_本文_.
最初のソリューションの可能性は、2012年にエンウィン・ユーティリティーズ社の事業担当バイスプレジデントであるジョン・スチュワート氏が、ロックウェル・オートメーションのイベントであるAutomation Fair (オートメーションフェア)でモデル予測制御(MPC)のデモンストレーションを見たときに浮上しました。

「ジョンからこのソリューションについて聞いたとき、皆、感動したんです」と、ロッシ氏は言います。「この技術の応答時間に特に魅力を感じました。システムが複数の変数に同時に反応して、それに従って調整を実行できるんですから」と、ロッシ氏は続けます。

このサーバベースのソリューションでは、15~16秒間隔でデータが収集されました。エンウィン社は、ロックウェル・オートメーションのチームと協力し、既存のSCADAシステムの機能を活用してMPCコントローラをソリューション全体に統合する計画を立てました。SCADAシステムは、完全冗長Allen‑Bradley®のControlLogix®プログラマブル・オートメーション・コントローラ(PAC)プラットフォームを基盤としています。

エンウィン社は、ロックウェル・オートメーションのチームと協力し、既存のSCADAシステムの機能を活用してMPCコントローラをソリューション全体に統合する計画を立てました。

オンボードMPCソリューションにより、エンウィン社はポンプの始動/停止に起因する圧力スパイクを緩和できました。「MPCでは、複数の要因に基づいてポンプステーションをモニタおよび制御できます。そのため、システム全体で一貫した圧力を維持しながら流量需要の変動に対応できます」と、ロッシ氏は説明します。

_課題_. 本文に出てくるアルファベットの略語を、重複を除いてすべて書き出しなさい。

_資料_.
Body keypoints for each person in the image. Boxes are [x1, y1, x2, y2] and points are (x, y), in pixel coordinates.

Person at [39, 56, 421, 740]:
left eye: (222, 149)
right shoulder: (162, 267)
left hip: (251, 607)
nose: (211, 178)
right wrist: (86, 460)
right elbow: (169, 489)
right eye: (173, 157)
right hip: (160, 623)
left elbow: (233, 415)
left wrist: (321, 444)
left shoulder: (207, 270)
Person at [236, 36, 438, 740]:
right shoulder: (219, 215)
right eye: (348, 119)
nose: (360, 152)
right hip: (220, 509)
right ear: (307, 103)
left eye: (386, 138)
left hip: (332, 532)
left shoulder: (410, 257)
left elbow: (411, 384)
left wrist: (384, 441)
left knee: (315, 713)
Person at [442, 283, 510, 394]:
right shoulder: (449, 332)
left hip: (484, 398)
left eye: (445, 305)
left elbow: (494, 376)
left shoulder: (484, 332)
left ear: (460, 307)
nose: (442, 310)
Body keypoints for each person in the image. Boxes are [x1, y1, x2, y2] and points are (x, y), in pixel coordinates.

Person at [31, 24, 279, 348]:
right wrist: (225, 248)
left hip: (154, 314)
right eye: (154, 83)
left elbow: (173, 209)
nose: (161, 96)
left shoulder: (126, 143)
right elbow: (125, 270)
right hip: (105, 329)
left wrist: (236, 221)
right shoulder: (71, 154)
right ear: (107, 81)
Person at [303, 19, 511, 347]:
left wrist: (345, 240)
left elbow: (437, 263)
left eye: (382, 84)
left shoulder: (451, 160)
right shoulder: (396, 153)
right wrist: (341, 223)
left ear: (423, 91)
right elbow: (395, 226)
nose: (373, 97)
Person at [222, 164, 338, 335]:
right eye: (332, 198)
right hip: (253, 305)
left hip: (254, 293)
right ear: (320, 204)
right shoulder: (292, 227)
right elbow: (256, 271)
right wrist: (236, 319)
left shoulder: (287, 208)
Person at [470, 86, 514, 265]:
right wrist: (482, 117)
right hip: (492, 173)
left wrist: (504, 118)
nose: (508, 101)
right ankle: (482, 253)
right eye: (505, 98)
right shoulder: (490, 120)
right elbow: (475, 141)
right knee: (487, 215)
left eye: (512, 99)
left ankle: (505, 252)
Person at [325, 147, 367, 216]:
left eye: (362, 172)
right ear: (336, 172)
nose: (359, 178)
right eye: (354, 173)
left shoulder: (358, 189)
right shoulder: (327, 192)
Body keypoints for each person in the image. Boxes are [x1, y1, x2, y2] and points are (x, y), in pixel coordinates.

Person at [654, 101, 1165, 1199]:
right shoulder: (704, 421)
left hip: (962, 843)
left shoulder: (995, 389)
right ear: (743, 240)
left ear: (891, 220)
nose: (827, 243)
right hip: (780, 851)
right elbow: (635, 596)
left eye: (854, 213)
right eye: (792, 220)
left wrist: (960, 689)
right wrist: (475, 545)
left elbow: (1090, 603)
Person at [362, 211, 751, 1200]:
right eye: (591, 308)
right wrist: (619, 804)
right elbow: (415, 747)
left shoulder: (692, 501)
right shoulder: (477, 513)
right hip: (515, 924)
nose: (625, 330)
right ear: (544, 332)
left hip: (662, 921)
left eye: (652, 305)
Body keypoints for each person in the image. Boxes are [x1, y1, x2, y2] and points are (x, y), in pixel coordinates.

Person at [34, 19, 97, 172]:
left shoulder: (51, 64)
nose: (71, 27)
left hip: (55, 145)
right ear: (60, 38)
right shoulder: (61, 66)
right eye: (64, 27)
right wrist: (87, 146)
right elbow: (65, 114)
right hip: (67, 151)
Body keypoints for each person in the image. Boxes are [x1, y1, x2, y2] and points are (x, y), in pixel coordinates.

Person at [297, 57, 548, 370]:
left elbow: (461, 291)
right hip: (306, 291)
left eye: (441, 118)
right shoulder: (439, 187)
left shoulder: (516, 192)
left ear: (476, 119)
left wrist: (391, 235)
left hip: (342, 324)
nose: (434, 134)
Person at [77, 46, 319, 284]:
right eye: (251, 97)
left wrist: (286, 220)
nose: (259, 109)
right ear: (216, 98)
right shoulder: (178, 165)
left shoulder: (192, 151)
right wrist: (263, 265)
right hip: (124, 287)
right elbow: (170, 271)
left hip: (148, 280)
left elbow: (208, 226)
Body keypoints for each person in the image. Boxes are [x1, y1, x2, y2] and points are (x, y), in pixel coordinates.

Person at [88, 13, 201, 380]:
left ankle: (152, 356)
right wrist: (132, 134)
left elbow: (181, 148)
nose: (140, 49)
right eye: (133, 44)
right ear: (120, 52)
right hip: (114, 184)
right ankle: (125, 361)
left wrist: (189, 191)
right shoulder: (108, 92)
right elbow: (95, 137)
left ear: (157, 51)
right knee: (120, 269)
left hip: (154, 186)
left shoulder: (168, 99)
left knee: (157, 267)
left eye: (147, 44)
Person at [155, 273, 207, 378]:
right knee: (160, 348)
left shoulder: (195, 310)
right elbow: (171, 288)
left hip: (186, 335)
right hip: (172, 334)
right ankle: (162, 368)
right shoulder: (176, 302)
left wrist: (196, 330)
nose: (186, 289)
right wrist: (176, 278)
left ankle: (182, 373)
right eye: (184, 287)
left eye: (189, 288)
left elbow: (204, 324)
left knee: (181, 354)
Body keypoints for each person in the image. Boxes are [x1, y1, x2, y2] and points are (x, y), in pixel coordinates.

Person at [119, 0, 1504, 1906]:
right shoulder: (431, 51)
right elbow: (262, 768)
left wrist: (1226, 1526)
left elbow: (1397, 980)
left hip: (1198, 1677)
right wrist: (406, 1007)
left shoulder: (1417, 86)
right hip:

_解答例_. MPC、SCADA、PAC